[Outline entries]
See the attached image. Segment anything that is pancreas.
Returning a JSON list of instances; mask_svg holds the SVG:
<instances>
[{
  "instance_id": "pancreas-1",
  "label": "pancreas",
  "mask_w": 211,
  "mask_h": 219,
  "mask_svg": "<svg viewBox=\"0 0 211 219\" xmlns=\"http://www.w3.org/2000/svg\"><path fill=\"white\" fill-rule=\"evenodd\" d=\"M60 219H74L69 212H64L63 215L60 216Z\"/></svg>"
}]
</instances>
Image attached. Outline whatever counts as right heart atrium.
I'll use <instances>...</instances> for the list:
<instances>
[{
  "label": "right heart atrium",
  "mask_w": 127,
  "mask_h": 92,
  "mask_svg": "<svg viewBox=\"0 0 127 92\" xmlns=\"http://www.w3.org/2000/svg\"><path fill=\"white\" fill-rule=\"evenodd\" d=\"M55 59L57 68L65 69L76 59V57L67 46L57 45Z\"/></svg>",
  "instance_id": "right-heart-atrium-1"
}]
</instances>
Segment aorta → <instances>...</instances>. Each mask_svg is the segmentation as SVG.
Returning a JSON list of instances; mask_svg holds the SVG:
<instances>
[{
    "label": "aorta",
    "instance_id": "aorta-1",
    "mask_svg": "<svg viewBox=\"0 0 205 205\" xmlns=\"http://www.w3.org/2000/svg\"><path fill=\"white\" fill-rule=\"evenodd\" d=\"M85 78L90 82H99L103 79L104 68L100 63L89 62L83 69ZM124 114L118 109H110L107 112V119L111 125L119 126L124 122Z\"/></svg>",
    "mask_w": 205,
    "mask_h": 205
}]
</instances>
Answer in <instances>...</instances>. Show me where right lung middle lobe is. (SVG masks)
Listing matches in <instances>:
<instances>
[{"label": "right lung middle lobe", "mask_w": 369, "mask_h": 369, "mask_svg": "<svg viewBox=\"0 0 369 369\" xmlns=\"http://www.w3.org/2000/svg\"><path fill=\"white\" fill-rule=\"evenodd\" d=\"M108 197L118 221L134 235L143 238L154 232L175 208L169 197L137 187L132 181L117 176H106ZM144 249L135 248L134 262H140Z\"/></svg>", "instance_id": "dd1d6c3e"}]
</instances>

To do: Please update the entries above so that "attached" becomes "enclosed" wherever it occurs, and leave every other part of the lines as it is.

The reply:
See the enclosed image. Segment anything that is pancreas.
Returning a JSON list of instances; mask_svg holds the SVG:
<instances>
[{
  "instance_id": "pancreas-1",
  "label": "pancreas",
  "mask_w": 211,
  "mask_h": 219,
  "mask_svg": "<svg viewBox=\"0 0 211 219\" xmlns=\"http://www.w3.org/2000/svg\"><path fill=\"white\" fill-rule=\"evenodd\" d=\"M60 219H74L69 212H64L63 215L60 216Z\"/></svg>"
}]
</instances>
Image enclosed. Outline whatever counts as right heart atrium.
I'll use <instances>...</instances> for the list:
<instances>
[{
  "label": "right heart atrium",
  "mask_w": 127,
  "mask_h": 92,
  "mask_svg": "<svg viewBox=\"0 0 127 92\" xmlns=\"http://www.w3.org/2000/svg\"><path fill=\"white\" fill-rule=\"evenodd\" d=\"M55 59L57 68L65 69L76 59V57L67 46L57 45Z\"/></svg>",
  "instance_id": "right-heart-atrium-1"
}]
</instances>
Segment aorta → <instances>...</instances>. Each mask_svg is the segmentation as SVG.
Returning a JSON list of instances; mask_svg holds the SVG:
<instances>
[{
    "label": "aorta",
    "instance_id": "aorta-1",
    "mask_svg": "<svg viewBox=\"0 0 205 205\" xmlns=\"http://www.w3.org/2000/svg\"><path fill=\"white\" fill-rule=\"evenodd\" d=\"M85 78L90 82H99L103 79L104 68L100 63L89 62L83 69ZM124 114L118 109H110L107 112V119L111 125L119 126L124 122Z\"/></svg>",
    "mask_w": 205,
    "mask_h": 205
}]
</instances>
Answer in <instances>...</instances>. Show me where right lung middle lobe is. (SVG masks)
Listing matches in <instances>:
<instances>
[{"label": "right lung middle lobe", "mask_w": 369, "mask_h": 369, "mask_svg": "<svg viewBox=\"0 0 369 369\" xmlns=\"http://www.w3.org/2000/svg\"><path fill=\"white\" fill-rule=\"evenodd\" d=\"M108 197L118 221L134 235L143 238L154 232L175 208L169 197L137 187L132 181L117 176H106ZM144 249L135 248L134 262H140Z\"/></svg>", "instance_id": "dd1d6c3e"}]
</instances>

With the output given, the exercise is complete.